Lorraine, who has a large personality and a barbed wit, blows in like a northerly in an orange Arc’teryx jacket. We tuck into a discreet corner where the barmaid keeps finding us with a steady supply of my whiskeys (bourbon, not Canadian — drink American!) and her cosmopolitans. For the next four hours, I and this former surfer girl from California, born to a Republican family before she became a bleeding heart, go at it like two drunks in a bar fight, which come to think of it, we half resemble.
She calls herself a “compassionate capitalist” and clowns on my old Clinton-bashing pieces, which she’s pulled off the Internet. I try my level best to make her feel like Benedict Arnold, who lost the fight when we invaded Quebec during the Revolution, before he slunk off to England. Instant friends, with similar sensibilities, we throw flurries of rabbit and kidney punches. But just when I think my roundhouse is going to drop her like a sack of potatoes — after I posit that real Americans, whatever their political persuasion, are fighters, not runners — Wright clocks me with this:
“America is built on people leaving places. We’re a country of people who’ve left. Constitutionally, the pursuit of happiness is something we not only honor, but something we legally protect. This ain’t Russia. I don’t have to stay. This ain’t Cuba. I can leave.
“In fact, find me one American who would make me stay and fight. They’d say no, go, do what’s right for you. I found happiness here. I’ll be in BC the rest of my life. I pray to God that I don’t die somewhere else, that I’m not vacationing somewhere when I die, because that would bum me out. …
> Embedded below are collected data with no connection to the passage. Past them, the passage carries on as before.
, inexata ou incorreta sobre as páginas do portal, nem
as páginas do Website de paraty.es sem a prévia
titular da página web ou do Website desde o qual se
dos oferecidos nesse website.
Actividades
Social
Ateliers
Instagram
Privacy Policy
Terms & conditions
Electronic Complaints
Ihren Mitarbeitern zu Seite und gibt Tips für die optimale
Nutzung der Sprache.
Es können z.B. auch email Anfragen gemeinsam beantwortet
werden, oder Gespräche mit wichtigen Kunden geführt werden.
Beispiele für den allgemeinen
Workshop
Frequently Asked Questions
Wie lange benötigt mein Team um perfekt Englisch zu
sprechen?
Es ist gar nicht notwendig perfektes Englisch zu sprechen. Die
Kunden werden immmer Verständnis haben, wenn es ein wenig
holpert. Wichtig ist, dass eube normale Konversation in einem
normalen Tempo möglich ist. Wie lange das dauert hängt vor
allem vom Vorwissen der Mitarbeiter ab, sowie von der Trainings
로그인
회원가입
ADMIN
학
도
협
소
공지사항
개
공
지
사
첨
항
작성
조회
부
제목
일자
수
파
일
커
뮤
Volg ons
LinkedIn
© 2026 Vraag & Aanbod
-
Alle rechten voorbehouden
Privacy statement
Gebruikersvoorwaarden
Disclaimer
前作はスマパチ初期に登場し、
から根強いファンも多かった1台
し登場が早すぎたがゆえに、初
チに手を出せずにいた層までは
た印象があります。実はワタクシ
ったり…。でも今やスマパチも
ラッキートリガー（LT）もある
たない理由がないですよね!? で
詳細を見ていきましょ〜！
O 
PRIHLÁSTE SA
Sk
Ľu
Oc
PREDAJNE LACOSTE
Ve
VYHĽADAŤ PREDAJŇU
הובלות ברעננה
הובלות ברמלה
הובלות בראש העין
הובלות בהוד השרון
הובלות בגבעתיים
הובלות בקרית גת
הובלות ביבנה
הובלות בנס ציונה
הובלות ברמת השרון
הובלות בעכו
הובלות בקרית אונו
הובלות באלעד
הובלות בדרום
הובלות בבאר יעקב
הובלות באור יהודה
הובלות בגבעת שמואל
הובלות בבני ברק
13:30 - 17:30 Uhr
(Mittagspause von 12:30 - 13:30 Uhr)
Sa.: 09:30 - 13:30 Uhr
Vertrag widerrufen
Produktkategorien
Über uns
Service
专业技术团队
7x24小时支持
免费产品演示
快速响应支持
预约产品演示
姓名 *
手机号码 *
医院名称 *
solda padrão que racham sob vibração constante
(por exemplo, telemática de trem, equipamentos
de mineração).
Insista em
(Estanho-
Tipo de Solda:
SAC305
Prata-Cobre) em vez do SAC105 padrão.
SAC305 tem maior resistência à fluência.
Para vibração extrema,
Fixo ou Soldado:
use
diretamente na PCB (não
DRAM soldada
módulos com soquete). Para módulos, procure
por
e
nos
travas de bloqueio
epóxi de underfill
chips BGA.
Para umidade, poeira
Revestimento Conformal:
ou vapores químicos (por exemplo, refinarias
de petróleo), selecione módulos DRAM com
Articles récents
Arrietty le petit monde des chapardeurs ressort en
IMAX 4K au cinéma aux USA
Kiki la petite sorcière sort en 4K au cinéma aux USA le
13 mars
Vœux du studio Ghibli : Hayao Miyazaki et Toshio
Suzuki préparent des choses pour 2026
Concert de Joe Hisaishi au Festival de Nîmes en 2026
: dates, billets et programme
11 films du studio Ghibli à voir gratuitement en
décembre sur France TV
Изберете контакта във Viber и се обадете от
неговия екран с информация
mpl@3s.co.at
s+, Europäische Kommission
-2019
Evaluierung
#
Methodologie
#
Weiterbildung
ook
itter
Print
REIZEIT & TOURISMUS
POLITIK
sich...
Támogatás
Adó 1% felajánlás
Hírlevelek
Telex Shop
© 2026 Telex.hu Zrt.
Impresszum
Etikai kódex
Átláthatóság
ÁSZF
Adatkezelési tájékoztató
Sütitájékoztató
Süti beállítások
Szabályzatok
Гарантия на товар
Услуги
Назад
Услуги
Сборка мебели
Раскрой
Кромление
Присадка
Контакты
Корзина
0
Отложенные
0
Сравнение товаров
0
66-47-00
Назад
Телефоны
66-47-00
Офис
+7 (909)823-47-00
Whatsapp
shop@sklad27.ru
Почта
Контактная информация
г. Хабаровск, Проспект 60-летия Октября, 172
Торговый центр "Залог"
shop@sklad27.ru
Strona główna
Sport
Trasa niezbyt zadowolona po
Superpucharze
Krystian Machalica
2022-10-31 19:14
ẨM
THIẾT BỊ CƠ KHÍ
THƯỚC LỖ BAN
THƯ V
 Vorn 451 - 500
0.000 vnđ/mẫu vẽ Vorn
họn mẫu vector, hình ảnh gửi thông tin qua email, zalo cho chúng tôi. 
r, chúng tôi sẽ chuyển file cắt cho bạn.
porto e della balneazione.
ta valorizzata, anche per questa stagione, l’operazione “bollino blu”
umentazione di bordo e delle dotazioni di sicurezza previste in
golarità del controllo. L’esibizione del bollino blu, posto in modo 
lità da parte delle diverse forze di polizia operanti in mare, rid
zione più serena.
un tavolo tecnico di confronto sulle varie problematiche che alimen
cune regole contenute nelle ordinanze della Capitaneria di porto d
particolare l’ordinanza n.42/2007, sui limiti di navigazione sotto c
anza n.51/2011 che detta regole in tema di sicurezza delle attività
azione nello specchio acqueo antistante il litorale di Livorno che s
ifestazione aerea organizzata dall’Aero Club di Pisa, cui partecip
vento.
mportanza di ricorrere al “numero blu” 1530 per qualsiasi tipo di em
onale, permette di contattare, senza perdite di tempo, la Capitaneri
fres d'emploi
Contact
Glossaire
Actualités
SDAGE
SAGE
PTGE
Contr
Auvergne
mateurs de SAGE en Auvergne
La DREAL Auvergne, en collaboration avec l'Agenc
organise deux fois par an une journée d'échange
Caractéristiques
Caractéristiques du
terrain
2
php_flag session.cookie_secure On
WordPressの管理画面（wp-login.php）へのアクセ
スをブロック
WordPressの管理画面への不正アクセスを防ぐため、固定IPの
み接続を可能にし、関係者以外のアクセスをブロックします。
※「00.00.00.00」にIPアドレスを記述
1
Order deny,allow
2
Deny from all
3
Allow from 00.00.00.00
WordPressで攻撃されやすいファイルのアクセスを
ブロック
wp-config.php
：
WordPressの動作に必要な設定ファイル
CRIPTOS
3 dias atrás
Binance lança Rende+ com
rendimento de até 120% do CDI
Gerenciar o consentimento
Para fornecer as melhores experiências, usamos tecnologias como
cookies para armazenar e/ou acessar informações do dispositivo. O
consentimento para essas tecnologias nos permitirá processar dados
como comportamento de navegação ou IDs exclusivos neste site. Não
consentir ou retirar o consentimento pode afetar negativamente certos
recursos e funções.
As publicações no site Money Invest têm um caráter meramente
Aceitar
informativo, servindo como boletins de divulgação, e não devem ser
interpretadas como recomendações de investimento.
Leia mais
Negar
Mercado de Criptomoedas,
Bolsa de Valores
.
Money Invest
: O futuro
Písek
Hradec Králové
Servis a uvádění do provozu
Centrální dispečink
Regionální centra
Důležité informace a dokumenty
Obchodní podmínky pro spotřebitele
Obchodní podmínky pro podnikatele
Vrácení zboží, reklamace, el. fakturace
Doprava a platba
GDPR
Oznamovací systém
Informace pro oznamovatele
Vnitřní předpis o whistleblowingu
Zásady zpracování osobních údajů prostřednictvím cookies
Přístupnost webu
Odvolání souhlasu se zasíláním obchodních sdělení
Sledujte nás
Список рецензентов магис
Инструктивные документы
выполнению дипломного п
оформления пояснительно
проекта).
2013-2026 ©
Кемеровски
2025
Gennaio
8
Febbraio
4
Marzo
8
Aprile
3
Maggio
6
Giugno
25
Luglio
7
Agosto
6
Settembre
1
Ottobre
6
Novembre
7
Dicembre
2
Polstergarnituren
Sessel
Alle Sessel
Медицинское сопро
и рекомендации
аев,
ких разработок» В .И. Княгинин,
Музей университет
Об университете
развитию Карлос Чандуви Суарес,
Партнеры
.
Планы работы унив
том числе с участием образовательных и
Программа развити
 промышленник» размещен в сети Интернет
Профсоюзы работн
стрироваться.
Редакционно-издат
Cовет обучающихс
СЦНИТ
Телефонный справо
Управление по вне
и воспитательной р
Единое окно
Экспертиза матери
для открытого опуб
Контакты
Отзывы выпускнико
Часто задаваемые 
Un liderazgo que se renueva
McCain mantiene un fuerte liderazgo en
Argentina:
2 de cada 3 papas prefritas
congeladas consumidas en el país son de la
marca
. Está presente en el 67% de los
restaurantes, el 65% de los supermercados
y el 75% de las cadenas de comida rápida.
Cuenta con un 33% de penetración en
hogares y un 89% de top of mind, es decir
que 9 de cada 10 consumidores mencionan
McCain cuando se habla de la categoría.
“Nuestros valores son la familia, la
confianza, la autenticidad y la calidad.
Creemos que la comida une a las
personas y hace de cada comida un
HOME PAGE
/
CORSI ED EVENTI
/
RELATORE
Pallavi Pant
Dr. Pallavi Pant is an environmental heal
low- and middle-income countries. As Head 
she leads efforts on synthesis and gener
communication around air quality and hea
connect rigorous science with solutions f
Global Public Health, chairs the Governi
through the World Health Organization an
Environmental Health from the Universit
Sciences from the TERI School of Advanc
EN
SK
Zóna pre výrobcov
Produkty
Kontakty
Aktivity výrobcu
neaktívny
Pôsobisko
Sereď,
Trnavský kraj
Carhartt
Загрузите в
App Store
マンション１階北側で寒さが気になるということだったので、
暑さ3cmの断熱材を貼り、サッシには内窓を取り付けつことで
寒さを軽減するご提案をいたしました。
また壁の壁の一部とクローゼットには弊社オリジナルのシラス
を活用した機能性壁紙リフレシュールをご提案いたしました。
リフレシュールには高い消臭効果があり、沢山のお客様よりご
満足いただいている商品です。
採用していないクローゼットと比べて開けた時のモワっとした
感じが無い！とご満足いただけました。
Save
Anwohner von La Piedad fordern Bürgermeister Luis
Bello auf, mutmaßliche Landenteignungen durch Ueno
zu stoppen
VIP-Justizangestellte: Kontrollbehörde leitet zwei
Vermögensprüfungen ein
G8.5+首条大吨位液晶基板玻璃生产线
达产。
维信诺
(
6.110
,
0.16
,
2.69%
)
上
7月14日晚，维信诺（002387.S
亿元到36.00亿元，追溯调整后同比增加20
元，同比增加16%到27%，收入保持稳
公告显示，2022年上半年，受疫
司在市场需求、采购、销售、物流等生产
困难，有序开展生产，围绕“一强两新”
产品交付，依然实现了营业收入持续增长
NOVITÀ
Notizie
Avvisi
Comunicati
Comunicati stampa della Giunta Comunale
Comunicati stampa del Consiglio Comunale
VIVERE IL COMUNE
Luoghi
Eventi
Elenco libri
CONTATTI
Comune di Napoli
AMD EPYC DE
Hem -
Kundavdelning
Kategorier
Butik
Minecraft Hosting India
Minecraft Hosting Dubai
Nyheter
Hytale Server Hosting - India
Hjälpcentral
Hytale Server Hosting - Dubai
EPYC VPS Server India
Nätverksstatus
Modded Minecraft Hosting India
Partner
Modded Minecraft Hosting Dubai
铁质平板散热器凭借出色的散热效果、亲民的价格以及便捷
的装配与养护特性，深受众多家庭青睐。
“Pursue your happiness. We were the first country to do it. And we live for that, the fact that people have personal rights. Go where you want. Do what you want. The fact that I chose Canada is almost a bigger embodiment of the American dream. … I still love America.”
“So you’re saying being unpatriotic is an act of patriotism?” I counter, though my heart is no longer in it.
“I’ve had too many cocktails for that one,” Wright says.
I settle the tab, and the next morning I’m off, promising that someday I’ll come back to visit with my family. By then, with any luck, she’ll have had a chance to explain America to her new countrymen.
Matt Labash is a columnist for The Daily Caller.